When a high-profile television presenter makes an age-discrimination claim against the BBC you can be sure there’ll be a frenzy of media attention.
That’s exactly what happened in the case of Miriam O’Reilly, one of the former hosts of the TV show, Countryfile. O’Reilly lost her job when Countryfile was moved to a primetime slot and the BBC decided to freshen things up. She was replaced by younger presenters.
O’Reilly took the case to an employment tribunal and, as was widely reported, she won her claim of age discrimination and victimisation. It was an important story and understandably attracted the attention of all the main news outlets including newspapers, radio and TV.
It was a tremendous boost for O’Reilly who, ironically, found herself in front of the BBC cameras again as she told her side of the story for TV news. She wasn’t the only winner, however.
Behind the scenes, the tribunal victory was also great news for the law firm that represented her: Leigh Day & Co. For as O’Reilly spoke for the TV cameras, the background behind her showed ‘Leigh Day’ written out several times on a large board.
This was on primetime TV news being shown to millions of people all across the country. It was priceless publicity, and I mean ‘priceless’ quite literally because you couldn’t buy that kind of publicity at any price. You could go to the BBC or any TV news programme and offer them millions to show your logo in that way and they would turn you down.
How ironic, then, that Leigh Day was able to get that kind of exposure for free.

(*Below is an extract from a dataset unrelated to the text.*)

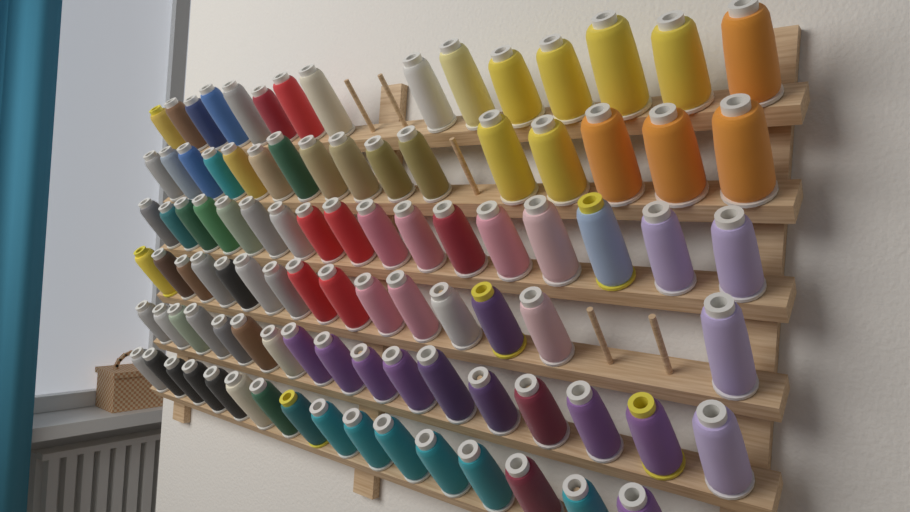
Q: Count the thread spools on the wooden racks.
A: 96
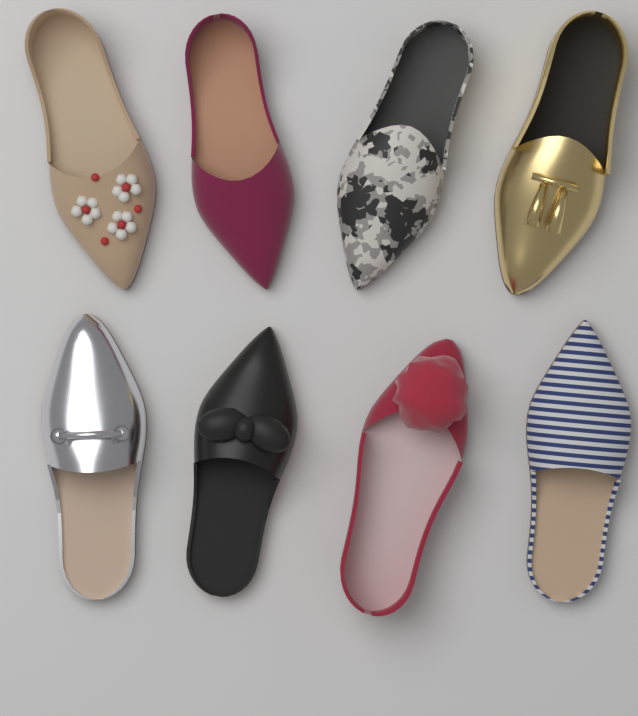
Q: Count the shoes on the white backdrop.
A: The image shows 8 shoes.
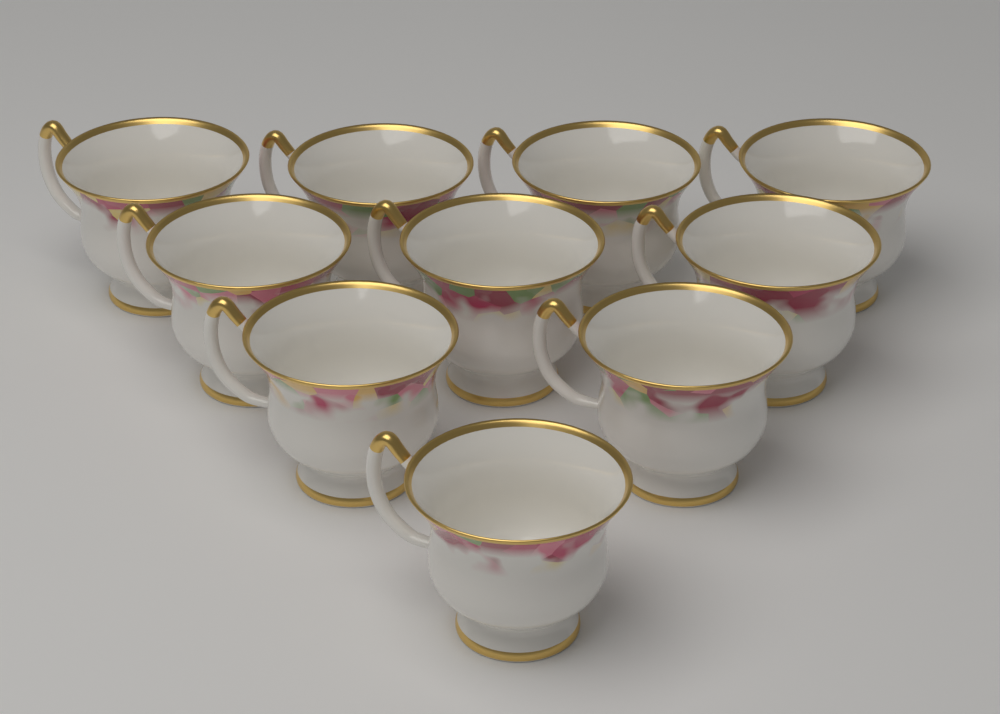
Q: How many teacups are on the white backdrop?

The reason the media went along with it of course was because of the strength of the story, and in the end they had no choice. They wanted to interview O’Reilly, and that meant doing so in front of the Leigh Day logos.
That didn’t happen by accident, however. It would have been very easy for a law firm to miss out on the publicity because it failed to realise its potential. I regret to say that this happens to law firms all the time. Thankfully not in this case, because it seems Leigh Day handled it properly.
I wasn’t involved in this case, but as a TV journalist I attended hundreds of press conferences and can see how the media circus was handled. Leigh Day obviously knew it was involved in a major story and that the media would want to interview O’Reilly as soon as the tribunal decision was announced.
At that point, the firm could have simply given out O’Reilly’s contact details and let the media get on with it. But then the interviews would have taken place at her home or in a TV studio and there would be no exposure for the Leigh Day logo. Also, it would not be very supportive from a client-care point of view to leave O’Reilly to fend for herself.
Leigh Day obviously took a more proactive approach. It issued a press release in advance, telling the media when the tribunal decision would be announced. The press release was on its website and gave details of where and when O’Reilly would be available at a press conference to give her reaction to the decision and answer questions.
This was good for her because she was able to deal with all the media at the same time, and it was good for the media for much the same reasons – they got their interviews in a well-ordered manner without having to chase around trying to locate O’Reilly.
Leigh Day was rewarded with publicity that spread across the whole media spectrum.
Of course, such high-profile cases don’t come along every day, but if you did find yourself in the middle of a media circus, are you confident you would know how to handle it? It would be a shame not to make the most of it.